Dünyanın gastronomi sahnesi Paris deyince

Paris, kelimenin tam anlamıyla ‘restaurant’ kelimesinin icat edildiği, gezegendeki en ikonik gıda başkenti. Otantik Fransız yemeklerinin tadına bakmak isteyen yolcuların ilk duraklarından olmaya devam eden Paris, dünyanın en iyi restoranlarından bazılarına da ev sahipliği yapıyor. İşte Paris’in yemek dünyasını bugünkü haline getirmeye yardımcı olan klasik yemek restoranlarından bazıları. 

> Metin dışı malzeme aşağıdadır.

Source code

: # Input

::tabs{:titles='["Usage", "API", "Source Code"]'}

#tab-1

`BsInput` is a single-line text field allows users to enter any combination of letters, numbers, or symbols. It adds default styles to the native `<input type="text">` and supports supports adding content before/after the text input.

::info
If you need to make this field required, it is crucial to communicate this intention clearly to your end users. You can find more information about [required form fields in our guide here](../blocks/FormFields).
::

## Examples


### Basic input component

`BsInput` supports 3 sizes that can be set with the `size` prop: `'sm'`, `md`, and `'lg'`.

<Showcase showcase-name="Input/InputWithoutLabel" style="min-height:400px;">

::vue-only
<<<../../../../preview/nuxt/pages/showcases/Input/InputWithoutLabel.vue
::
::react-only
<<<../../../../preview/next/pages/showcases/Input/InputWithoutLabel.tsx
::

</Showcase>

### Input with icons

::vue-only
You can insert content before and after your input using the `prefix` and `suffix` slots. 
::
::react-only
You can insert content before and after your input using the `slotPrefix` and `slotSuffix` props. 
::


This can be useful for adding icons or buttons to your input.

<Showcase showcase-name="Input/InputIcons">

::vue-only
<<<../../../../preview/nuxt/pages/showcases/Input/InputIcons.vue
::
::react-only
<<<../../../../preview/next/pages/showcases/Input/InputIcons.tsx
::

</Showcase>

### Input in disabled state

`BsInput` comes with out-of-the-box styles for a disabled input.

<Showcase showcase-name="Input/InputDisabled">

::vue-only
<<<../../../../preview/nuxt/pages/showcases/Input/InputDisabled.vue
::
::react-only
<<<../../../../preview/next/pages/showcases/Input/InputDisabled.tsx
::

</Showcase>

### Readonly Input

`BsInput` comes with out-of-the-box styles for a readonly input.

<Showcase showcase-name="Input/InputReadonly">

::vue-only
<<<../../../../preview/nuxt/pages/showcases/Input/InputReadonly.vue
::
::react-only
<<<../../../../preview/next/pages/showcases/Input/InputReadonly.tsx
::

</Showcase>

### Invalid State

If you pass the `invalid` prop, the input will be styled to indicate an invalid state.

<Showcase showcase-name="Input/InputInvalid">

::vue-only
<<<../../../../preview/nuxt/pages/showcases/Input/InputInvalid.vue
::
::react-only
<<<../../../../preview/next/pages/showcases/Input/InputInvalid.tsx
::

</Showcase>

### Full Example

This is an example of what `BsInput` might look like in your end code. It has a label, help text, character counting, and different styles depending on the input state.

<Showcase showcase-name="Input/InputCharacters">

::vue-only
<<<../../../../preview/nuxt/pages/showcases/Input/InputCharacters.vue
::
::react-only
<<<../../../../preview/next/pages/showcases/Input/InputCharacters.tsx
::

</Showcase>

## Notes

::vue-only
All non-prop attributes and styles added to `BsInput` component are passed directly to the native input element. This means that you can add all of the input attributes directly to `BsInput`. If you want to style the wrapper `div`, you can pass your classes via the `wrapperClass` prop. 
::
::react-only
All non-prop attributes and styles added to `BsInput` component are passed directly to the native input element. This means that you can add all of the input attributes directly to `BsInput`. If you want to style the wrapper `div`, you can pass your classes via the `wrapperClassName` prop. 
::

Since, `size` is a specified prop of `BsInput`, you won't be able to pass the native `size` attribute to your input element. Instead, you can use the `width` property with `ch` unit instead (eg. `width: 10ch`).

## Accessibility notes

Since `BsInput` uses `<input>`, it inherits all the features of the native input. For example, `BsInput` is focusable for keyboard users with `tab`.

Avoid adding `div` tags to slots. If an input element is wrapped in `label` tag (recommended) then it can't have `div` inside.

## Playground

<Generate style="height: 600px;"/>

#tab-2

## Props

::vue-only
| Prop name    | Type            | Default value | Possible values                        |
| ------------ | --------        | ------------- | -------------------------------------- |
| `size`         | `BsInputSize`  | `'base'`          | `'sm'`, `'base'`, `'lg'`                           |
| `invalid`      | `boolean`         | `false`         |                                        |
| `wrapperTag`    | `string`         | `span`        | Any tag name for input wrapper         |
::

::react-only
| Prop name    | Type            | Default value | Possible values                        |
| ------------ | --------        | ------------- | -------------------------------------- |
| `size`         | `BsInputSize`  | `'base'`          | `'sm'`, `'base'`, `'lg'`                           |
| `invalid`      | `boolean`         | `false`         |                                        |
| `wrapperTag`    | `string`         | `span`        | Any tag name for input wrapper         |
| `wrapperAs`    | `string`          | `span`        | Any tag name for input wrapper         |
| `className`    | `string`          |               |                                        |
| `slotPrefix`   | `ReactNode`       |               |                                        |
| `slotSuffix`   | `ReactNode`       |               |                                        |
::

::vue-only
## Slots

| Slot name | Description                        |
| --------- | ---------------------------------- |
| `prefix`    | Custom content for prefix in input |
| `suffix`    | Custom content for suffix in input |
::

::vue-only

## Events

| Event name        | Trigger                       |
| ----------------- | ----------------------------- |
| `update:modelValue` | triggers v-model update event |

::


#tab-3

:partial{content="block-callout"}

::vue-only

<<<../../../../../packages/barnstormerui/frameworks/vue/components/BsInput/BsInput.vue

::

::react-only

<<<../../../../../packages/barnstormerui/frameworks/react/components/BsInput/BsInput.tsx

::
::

Alléno Paris au Pavillon Ledoyen

Pavillon Ledoyen’in derin ‘Parisien’ kökleri, Champs-Elysées’in bahçelerinde ilk kurulduğu 1792 yılına kadar uzanıyor. Hatta iddiaya göre Napoleon eşi Josephine ile bu restoranda tanışmış! 2014 yılında mutfağı devralan şef Yannick Alléno, restorana kattığı modern duyarlılıkla sadece 7 ay içinde 3. Michelin yıldızını kazandırdı. Pavillon Ledoyen, tarihi mirasının yanı sıra şef Yannick Alléno’nun yenilikçi mutfak anlayışını, savoir-faire, yani Fransız teknik bilgisi ile harmanlayarak misafirlere inanılmaz deneyimler sunduğu, klasik bir destinasyon. 

Epicure 

Beyaz masa örtüleri, mermer zemin, country tarzı dekor, kusursuz servis ve mutfakta harikalar yaratan, Fransa’nın ulusal hazinesi Eric Frechon ile Epicure restoran, gerçek bir 3 Michelin’li Paris klasiği. Oldukça geniş bir yemek odasının bulunduğu salonda yapı, dekor ve müziğin seviyesine kadar her şey misafirlerin yalnızca yemek tecrübesine odaklanması için ince düşünülmüş detaylar. Eric Frechon’un mutfağından çıkan siyah trüflü makarna veya parmesanlı ördek ciğeri gibi olağanüstü lezzetler, birçok Paris yolculuğunun ana sebebi. 

La Dame De Pic

Valence’deki Pic restoranda başlayan aile serüveninin, 3. kuşağını temsil eden ve herhangi bir mutfak eğitimi olmayan Anne-Sophie Pic, önce orijinal Pic restoranın yıldızlarını geri kazandı. Ardından da dünya üzerinde 3 yıldıza sahip ilk kadın şef unvanını! Aradan geçen yıllar içerisinde bir imparatorluğa dönüştürdüğü marka ile Fransa’nın dışında İsviçre ve İngiltere’de de restoranlar açan Fransız şef, Louvre’un hemen karşısında açtığı ve orijinal Pic’in, daha ‘feminen bir atmosfere sahip versiyonu’ dediği La Dame De Pic ile Paris sahnesinde boy göstermeye başladı. 

Le Pré Catelan 

1983’te başladığı kariyerinde Gérard Veissière, Robert Bardot ve Gérard Boyer gibi birçok büyük şefin yanında çalıştıktan sonra Joël Robuchon’un yönetici şefliğini yapan Frédéric Anton, 1997’de mutfağı devraldıktan sonra, Le Pré Catelan gurme restoran konseptini terk ederek, fine dining klasında bir mekân haline geldi. Anton, özverili çalışma anlayışı sayesinde kısa sürede restorana ilk Michelin yıldızını kazandırdı ve adı Fransa’nın en büyük şeflerinden biri olarak anılmaya başlandı. 1999’da gelen ikinci ve 2007’de gelen 3. Michelin yıldızı sonrası hem Frédéric Anton hem de Le Pré Catelan, birer Paris klasiği haline geldiler.